Is It Possible to Suffer Well?

Is It Possible to Suffer Well?

You could experience a baker’s dozen of serious issues layered one on top of another. Financial pressures. Health pressures. Relationship pressures. Spiritual warfare pressures. The pressure of unthinkable grief or cruel pain. It will not crush you if you believe Christ is in it. All that matters is knowing Jesus is walking in the fiery furnace with you. The pain may feel white-hot, but be encouraged—his “peace like a river” is able to quench every anxiety and fear.

It Is Well

When peace like a river attendeth my way,
When sorrows like sea billows roll;
Whatever my lot thou hast taught me to say,
“It is well, it is well with my soul!
It is well with my soul;
It is well, it is well with my soul!

—Horatio Spafford (1876)

He Is Enough

When Paul spoke of being hard-pressed on every side, he wasn’t speaking lightly. He wasn’t saying, Whew, things were a little tough for a while. He was describing pain that was so oppressive that he “despaired of life itself ” (2 Cor. 1:8). How in the same sentence can Paul be pressed in like that, yet not be crushed? Nancy Severns knows the answer. She has been bedridden for five years with pain from Ehlers-Danlos syndrome, a debilitating disorder that affects her entire body, inside and out—her ribs even slip out of place! When all feels torturous, Nancy slowly inhales and calmly acknowledges the pain. She then enters it much like the three Hebrews entering Nebuchadnezzar’s fiery furnace.
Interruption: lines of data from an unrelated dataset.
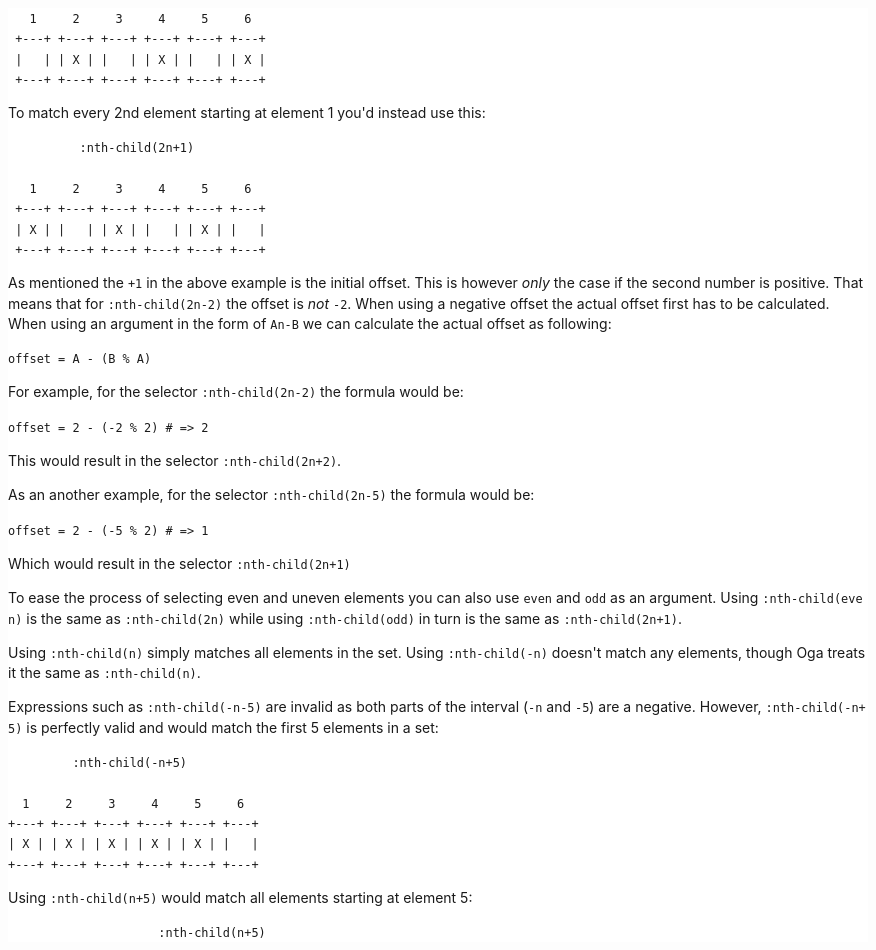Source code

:        1     2     3     4     5     6
     +---+ +---+ +---+ +---+ +---+ +---+
     |   | | X | |   | | X | |   | | X |
     +---+ +---+ +---+ +---+ +---+ +---+

To match every 2nd element starting at element 1 you'd instead use this:

              :nth-child(2n+1)

       1     2     3     4     5     6
     +---+ +---+ +---+ +---+ +---+ +---+
     | X | |   | | X | |   | | X | |   |
     +---+ +---+ +---+ +---+ +---+ +---+

As mentioned the `+1` in the above example is the initial offset. This is
however _only_ the case if the second number is positive. That means that for
`:nth-child(2n-2)` the offset is _not_ `-2`. When using a negative offset the
actual offset first has to be calculated. When using an argument in the form of
`An-B` we can calculate the actual offset as following:

    offset = A - (B % A)

For example, for the selector `:nth-child(2n-2)` the formula would be:

    offset = 2 - (-2 % 2) # => 2

This would result in the selector `:nth-child(2n+2)`.

As an another example, for the selector `:nth-child(2n-5)` the formula would be:

    offset = 2 - (-5 % 2) # => 1

Which would result in the selector `:nth-child(2n+1)`

To ease the process of selecting even and uneven elements you can also use
`even` and `odd` as an argument. Using `:nth-child(even)` is the same as
`:nth-child(2n)` while using `:nth-child(odd)` in turn is the same as
`:nth-child(2n+1)`.

Using `:nth-child(n)` simply matches all elements in the set. Using
`:nth-child(-n)` doesn't match any elements, though Oga treats it the same as
`:nth-child(n)`.

Expressions such as `:nth-child(-n-5)` are invalid as both parts of the interval
(`-n` and `-5`) are a negative. However, `:nth-child(-n+5)` is
perfectly valid and would match the first 5 elements in a set:

             :nth-child(-n+5)

      1     2     3     4     5     6
    +---+ +---+ +---+ +---+ +---+ +---+
    | X | | X | | X | | X | | X | |   |
    +---+ +---+ +---+ +---+ +---+ +---+


Using `:nth-child(n+5)` would match all elements starting at element 5:

                         :nth-child(n+5)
There in the middle of hellish, white-hot agony, she finds the Son of God. And she feels his protective embrace.

I do the same thing. When the fangs of pain sink into my hips and lower back, it’s a signal to begin deep breathing. I then walk into the pain and hold it near me, even have a conversation with it. I don’t fret and say, This is killing me, or, I can’t stand this, or Oh, no, not again! Words like that are fraught with anxiety, and we all know that fear only exacerbates the problem. Instead, like Nancy, I serenely acknowledge the pain and allow it to press me in on all sides, and then I take one more step of faith.